Orbus stood up, a little shakily, and probed the rip across the front of his plasmesh shirt. The harpoon wound was sealed now—just a star-shaped indentation in his solar plexus. He felt around his back and ran his fingers over lumpy nuggets of scar tissue. He was starving—injury hunger. The others, similarly injured, would feel the same. Drooble had probably been one of the first to rouse, because the drone had captured him without harpooning, his only injuries being those Orbus inflicted earlier with a lash because of the man’s disobedience—and the drowning, of course. The Old Captain looked around. Most of his crew did not look so good. They had bled, and some of their wounds were still raw and red. One of them remained unconscious despite Drooble’s pummelling, and all of them appeared thinner. Their skin was now blue, but not with cold.

‘Well, Cap’n, what do you reckon?’ Drooble asked.
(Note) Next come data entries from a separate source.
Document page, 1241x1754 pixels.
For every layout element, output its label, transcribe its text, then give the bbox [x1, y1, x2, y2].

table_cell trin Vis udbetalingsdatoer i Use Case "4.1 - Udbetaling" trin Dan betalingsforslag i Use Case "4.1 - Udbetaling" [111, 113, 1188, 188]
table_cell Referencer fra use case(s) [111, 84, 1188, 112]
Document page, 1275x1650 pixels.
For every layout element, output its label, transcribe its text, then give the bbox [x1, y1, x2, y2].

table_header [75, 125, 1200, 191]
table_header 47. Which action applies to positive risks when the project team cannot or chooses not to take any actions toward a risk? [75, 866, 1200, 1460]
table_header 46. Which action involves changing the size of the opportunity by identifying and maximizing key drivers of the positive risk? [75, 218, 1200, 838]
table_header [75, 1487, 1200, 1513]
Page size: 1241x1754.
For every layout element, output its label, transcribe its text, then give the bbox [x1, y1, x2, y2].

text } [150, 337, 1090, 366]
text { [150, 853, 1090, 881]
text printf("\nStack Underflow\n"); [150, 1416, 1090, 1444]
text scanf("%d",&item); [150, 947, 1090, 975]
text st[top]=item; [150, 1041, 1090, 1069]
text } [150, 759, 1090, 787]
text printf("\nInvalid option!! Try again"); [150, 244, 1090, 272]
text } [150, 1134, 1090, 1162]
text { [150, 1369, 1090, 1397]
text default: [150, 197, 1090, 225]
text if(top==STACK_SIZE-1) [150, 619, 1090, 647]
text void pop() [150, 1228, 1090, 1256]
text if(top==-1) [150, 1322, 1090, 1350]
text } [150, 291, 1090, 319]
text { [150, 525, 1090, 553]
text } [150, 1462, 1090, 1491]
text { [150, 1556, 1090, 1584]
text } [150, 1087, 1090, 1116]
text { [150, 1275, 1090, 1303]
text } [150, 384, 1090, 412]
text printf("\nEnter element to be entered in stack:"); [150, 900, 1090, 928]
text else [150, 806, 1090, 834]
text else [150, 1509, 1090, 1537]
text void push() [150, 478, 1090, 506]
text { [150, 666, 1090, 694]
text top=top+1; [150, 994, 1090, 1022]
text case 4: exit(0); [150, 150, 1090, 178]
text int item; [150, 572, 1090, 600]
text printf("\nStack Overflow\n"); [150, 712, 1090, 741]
Orbus reckoned that his own brain had not been working right for a large portion of a thousand years. The other Captains were right: there was something wrong with him. He must have been mad not to have recognized a Prador war drone the instant he set eyes on it. But then, even if he had, what more could he have done?

‘I reckon we’re fucked,’ said Captain Orbus.

Drooble turned and gazed at him. ‘No shit?’

It was a typically provocative response from a crewman who enjoyed being punished, but Orbus felt too weary to respond to it.

‘If Prador take prisoners, it’s for one of two purposes,’ he said. ‘That means we’re either to be the main course, or we’re going to be cored and thralled.’

‘Prador?’ someone murmured incredulously.